Pouvez-vous recopier à l'identique, dans le récit de l'étape de Saint-Sever à Beyries ci-dessous, le passage qui va de « Nous avons pris » à « la voie ferrée. » ?

■ **Texte à lire**
****************************************
Étape
33 : de Saint-Sever à Beyries : 26,8 km.
Photo :
j'arrive à Beyries.
Résumé
de l'étape :
Beyries est ma dernière étape dans
le département des Landes. Demain, avec Alain et Cor, nous passerons dans celui
des Pyrénées-Atlantiques. C'est dire que je me rapproche de la fin de mon
Vézelay.
Dans cette étape marquée par la fin
de la dominante des forêts de pins, le relief est un peu plus tourmenté, les
Pyrénées se rapprochent.
C'était la première fois que j'ai
dormi dans une salle des fêtes qui dans cette petite commune en pleine campagne
ne doit pas être souvent occupée par les manifestations des associations
locales – il faut saluer le geste de la commune dans la mise à la disposition
des pèlerins de cet équipement de qualité.
Le
déroulement de l'étape :
Une
partie classique :
Nous avons emprunté des petites
routes, des chemins caillouteux, longé et franchi une voie ferrée pour arriver
à la première petite halte de ce jour, l'église Notre-Dame d'Audignon classée monument
historique.
Nous avons pris ensuite la D 2 puis
la D 78, direction d'Hagetmau, un point important de cette étape, tout en nous
payant une bonne petite côte, toujours dans les environs de la voie ferrée.
La traversée d'Hagetmau n'est pas
balisée, mais le chemin descend naturellement par le centre-ville et nous avons
fait une halte à un bar et où j'ai pris un thé et un croissant, bien que
j'eusse préféré une bonne bière, mais je me méfie toujours des boissons glacées
pendant la marche. J'ai quelque peu regretté d'avoir mangé, parce que l'heure
du déjeuner était toute proche.
Nous avons retrouvé le balisage à la
sortie de la ville, et, peu de temps après, en plein dans une petite montée, un
petit square bien aménagé avec des bancs à l'ombre nous a attirés. C'était le
moment et le lieu pour la pause du déjeuner. J'ai quand même bien goûté aux
pâtes d'Alain, et aux petits desserts de Cor.
Un
pèlerin avec son âne :
Nous avions presque terminé notre
repas quand un autre pèlerin est arrivé, il voulait, lui aussi, prendre un peu
de repos dans ce petit square. Mais d'un genre particulier que je n'avais pas
rencontré jusqu'ici sur cette voie de Vézelay : un pèlerin d'un certain
âge, il revenait d'Espagne avec son âne Simon. Il n'était pas très loquace,
l'air un peu fatigué, mais il ne pouvait pas ne pas apaiser ma curiosité. C'est
un pèlerin qui a fait un peu tous les chemins, toujours avec Simon, un beau
gabarit d'âne, qui est resté debout pendant tout le temps que nous étions sur
cette place, avec sa charge, en regardant fixement devant lui et sans faire le
moindre bruit – je n'ai pas résisté à lui donner un petit quelque chose. J'ai
déjà marché avec des pèlerins accompagnés de leurs ânes, et j'ai toujours pensé
qu'il fallait un sacré permis de conduire pour manœuvrer efficacement ces
bêtes, qui marchent bien et vite, mais qui ne peuvent pas résister à brouter
une belle touffe d'herbe de temps à autre, et donc une sacrée dose d'énergie à
déployer pour les remettre en route. Simon, stoïque, était de la catégorie
supérieure, et parfaitement obéissant à son maître. J'étais tellement admiratif
de cette association entre l'homme et l'animal que j'ai oublié de faire
l'essentiel : prendre une photo. Je m'en veux toujours de ne pas y avoir
pensé.
****************************************
■ **Données**
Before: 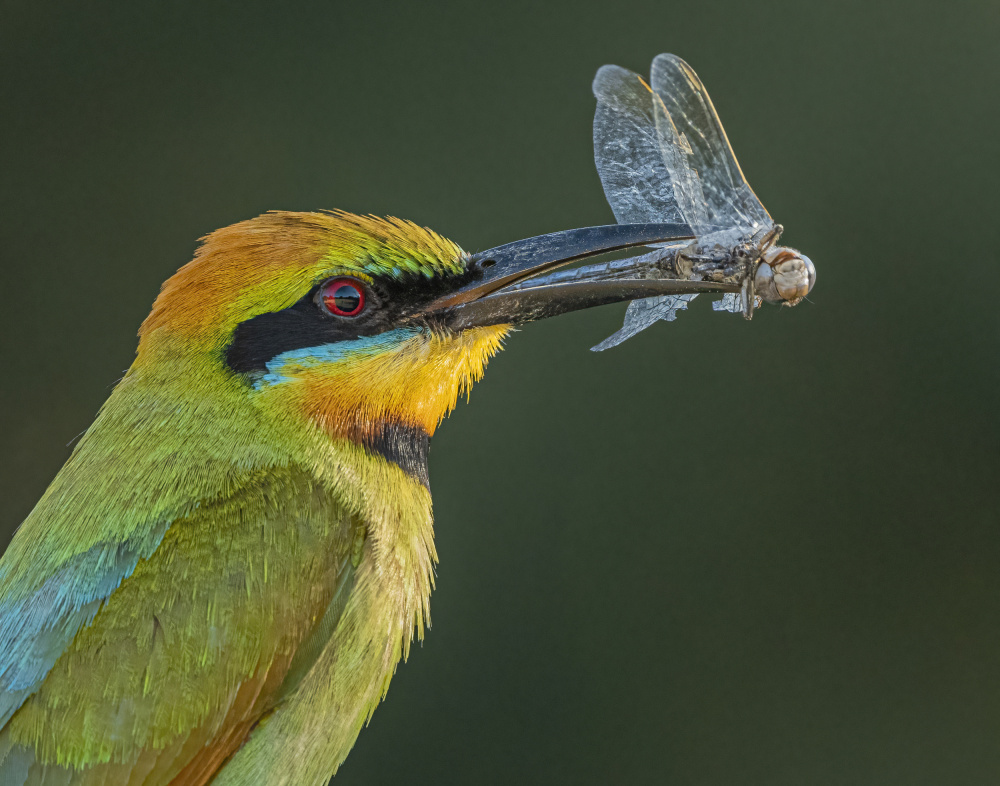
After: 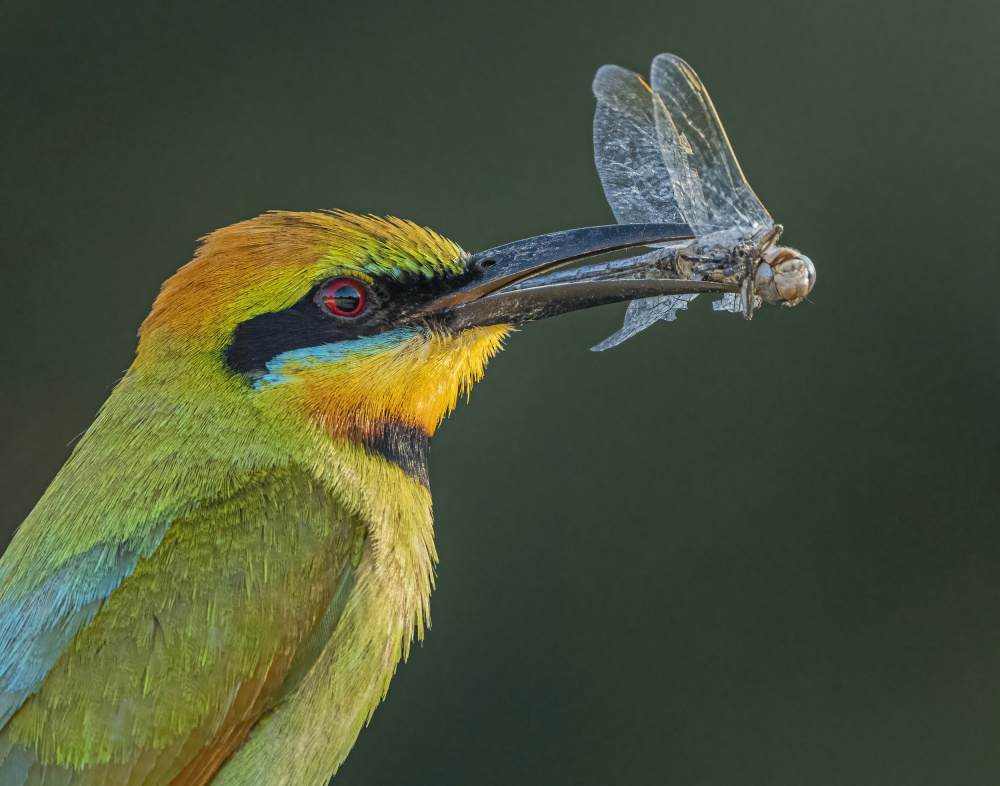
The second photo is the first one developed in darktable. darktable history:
color correction: highlights a* 0.306, highlights b* 2.72, shadows a* -0.768, shadows b* -4.16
****************************************
■ **En réponse**
Nous avons pris ensuite la D 2 puis
la D 78, direction d'Hagetmau, un point important de cette étape, tout en nous
payant une bonne petite côte, toujours dans les environs de la voie ferrée.